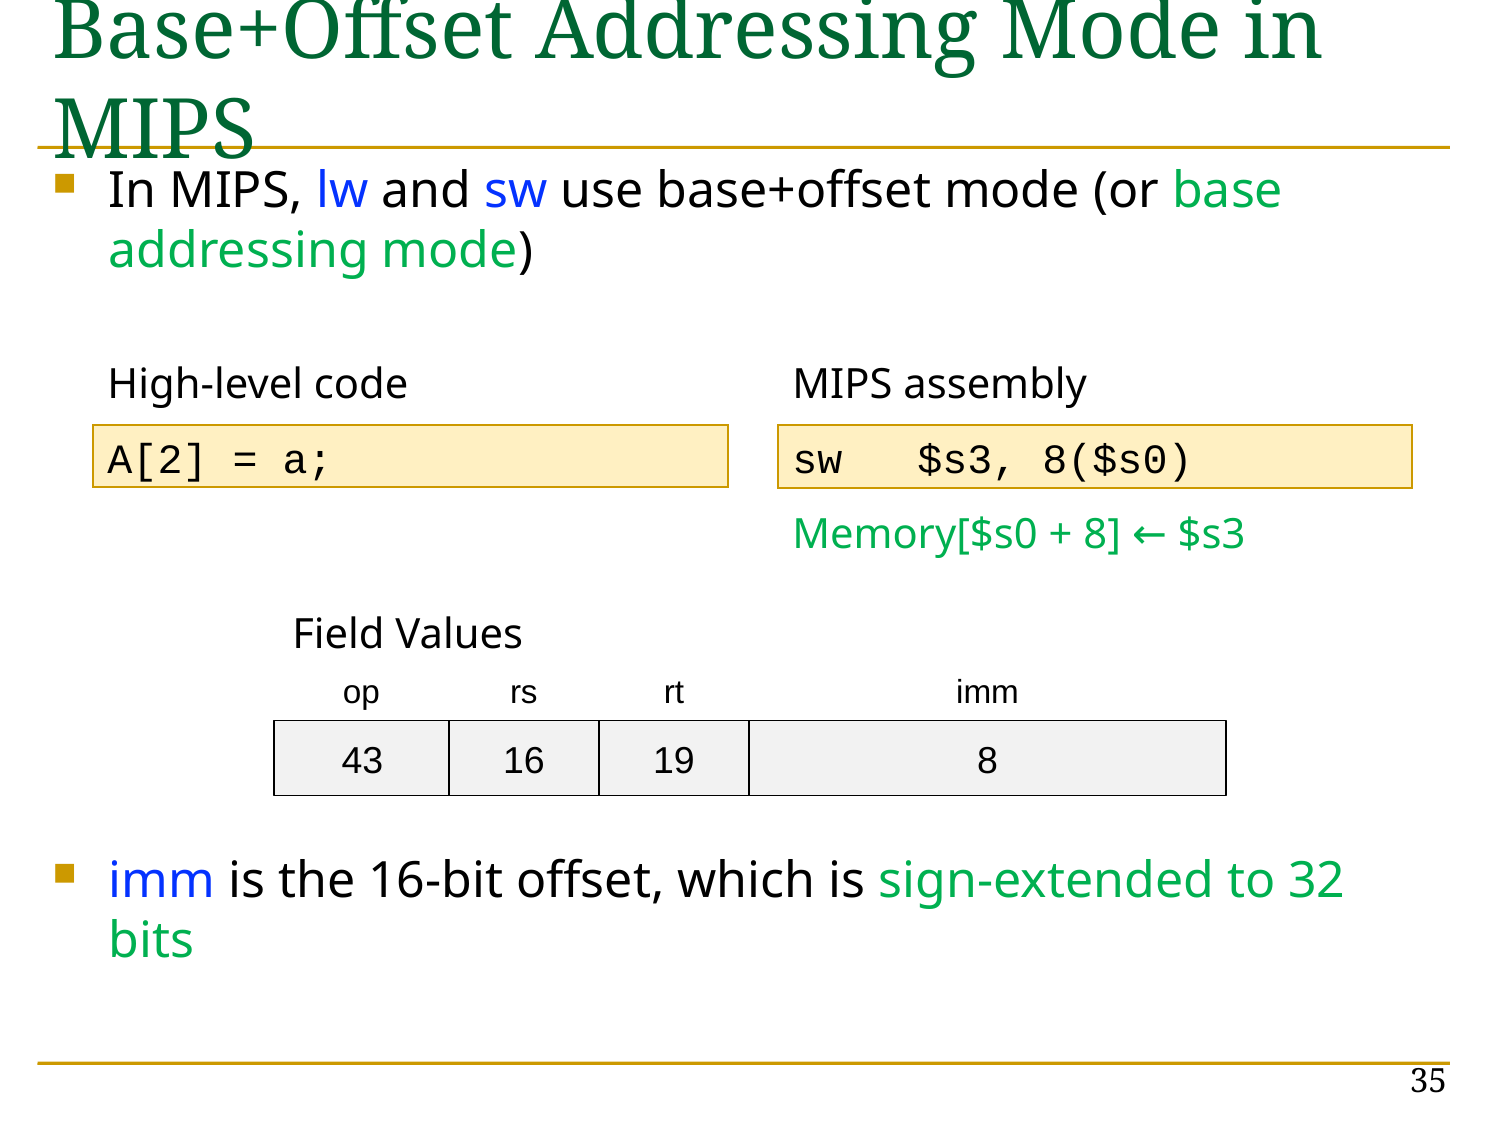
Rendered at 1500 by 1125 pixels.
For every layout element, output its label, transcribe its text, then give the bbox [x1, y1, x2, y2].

list In MIPS, lw and sw use base+offset mode (or base addressing mode) imm is the 16-bit offset, which is sign-extended to 32 bits [37, 149, 1450, 1063]
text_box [273, 662, 1227, 796]
text_box High-level code [92, 349, 728, 425]
text_box sw $s3, 8($s0) [777, 425, 1413, 489]
text_box MIPS assembly [777, 349, 1413, 425]
title Base+Offset Addressing Mode in MIPS [37, 0, 1450, 149]
text_box Memory[$s0 + 8] ← $s3 [777, 499, 1413, 575]
text_box Field Values [277, 599, 913, 660]
text_box A[2] = a; [92, 425, 728, 488]
slide_number 35 [1111, 1036, 1462, 1112]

## HOW TO COMPLETE THIS TASK
Reproduce, word for word, every line starting at the line that contains "For every layout" and ending with the final line of the entries.

## REPLY
For every layout element, output its label, transcribe its text, then give the bbox [x1, y1, x2, y2].

list In MIPS, lw and sw use base+offset mode (or base addressing mode) imm is the 16-bit offset, which is sign-extended to 32 bits [37, 149, 1450, 1063]
text_box [273, 662, 1227, 796]
text_box High-level code [92, 349, 728, 425]
text_box sw $s3, 8($s0) [777, 425, 1413, 489]
text_box MIPS assembly [777, 349, 1413, 425]
title Base+Offset Addressing Mode in MIPS [37, 0, 1450, 149]
text_box Memory[$s0 + 8] ← $s3 [777, 499, 1413, 575]
text_box Field Values [277, 599, 913, 660]
text_box A[2] = a; [92, 425, 728, 488]
slide_number 35 [1111, 1036, 1462, 1112]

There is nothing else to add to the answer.